浦和レッズ「アウトレイジ第2章」は、クラブ再建の契機となるか (2ページ目)

  • 原山裕平●取材・文 text by Harayama Yuhei
  • 佐野美樹●撮影 photo by Sano Miki

 混迷を極めるなかで後任に就いたのは、大槻毅新監督である。昨季も途中に暫定的に指揮を執り、チームを立て直した実績を備える。オールバックの強面の風貌で「組長」「アウトレイジ」と呼ばれた新監督は、浦和を再建できるのか。川崎戦の焦点は、まさにそこにあった。

 果たして、大槻監督に率いられた浦和は、低調に終わった1週間前の広島戦とは明らかに異なる姿を示した。

 立ち上がりからアグレッシブにボールを取りにいき、ボールを奪えば素早く切り替え、鋭く相手ゴールに迫っていく。開始早々の宇賀神友弥のゴールはオフサイド判定で認められなかったものの、迫力十分のアタックは王者を十分に慌てさせるものだった。

 この日の浦和は前節から、スタメン5人を変更。システムも3−3−2−2から3−4−2−1へとマイナーチェンジを施している。スタメンのなかには大卒ルーキーのDF岩武克弥も抜擢された。

 前体制下では、メンバーはほぼ固定化されていたが、大槻監督はまずチーム内に競争力を促すことから着手した。

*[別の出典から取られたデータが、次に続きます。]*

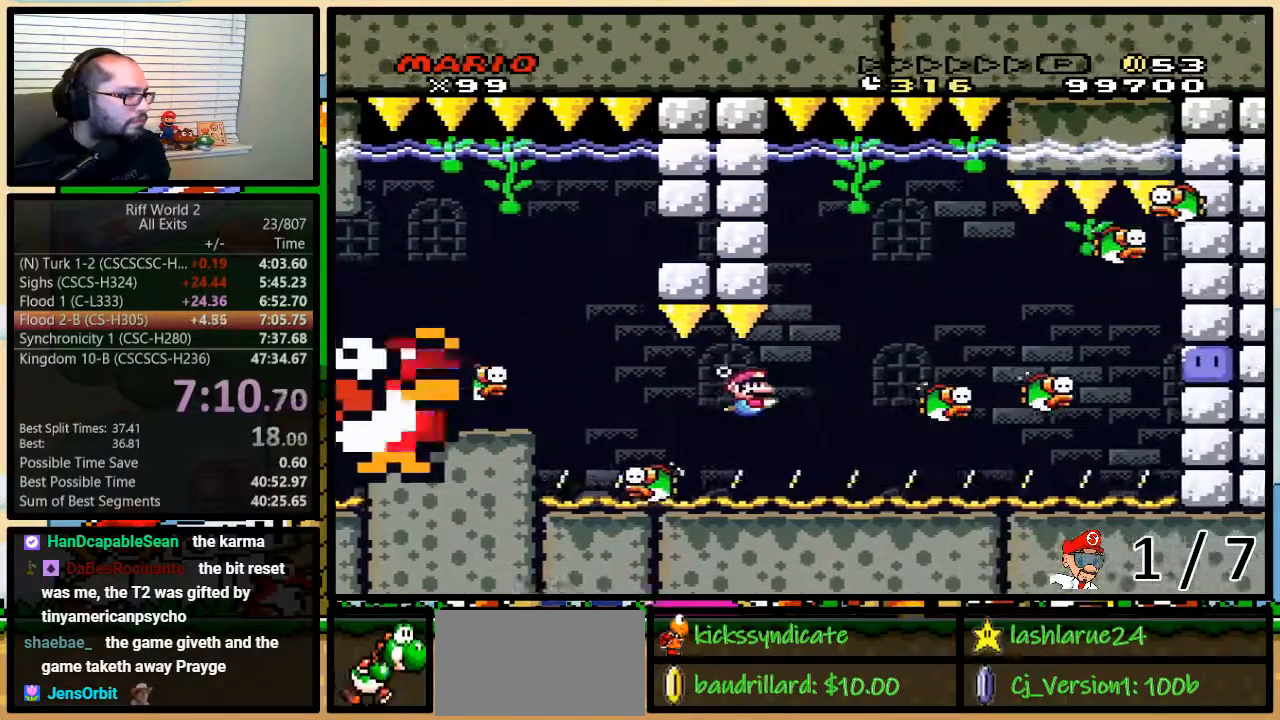
{"buttons": ["B", "Y", "DPAD_RIGHT"], "events": [[100, "DPAD_DOWN", "up"], [383, "B", "down"]]}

「メンバーは、たしかにわからないような状況でした。実際に今日のスタメンは、前日練習のメンバーとは違っていた。誰が出るかわからない状況になったことで、チームにいい刺激が入ったと思います」

 槙野智章が振り返ったように、閉塞感が漂っていたチームの雰囲気は、わずか3日間で大きく変わったという。実際に岩武をはじめ、ボランチに入った柴戸海、シャドーを務めたマルティノスら、これまで出番の少なかったメンバーたちが鬱憤(うっぷん)を晴らすかのようなプレーを見せて、チームに勢いをもたらしている。

 ボールを奪い、素早く縦に展開し、相手にボールが渡っても、再び激しく奪い返しにいく――。そのプレーには間違いなく、気持ちがこもっていた。これまでの主軸の「危機感」と、チャンスを与えられた選手の「渇望感」が、この日の浦和の原動力となっていたのは間違いない。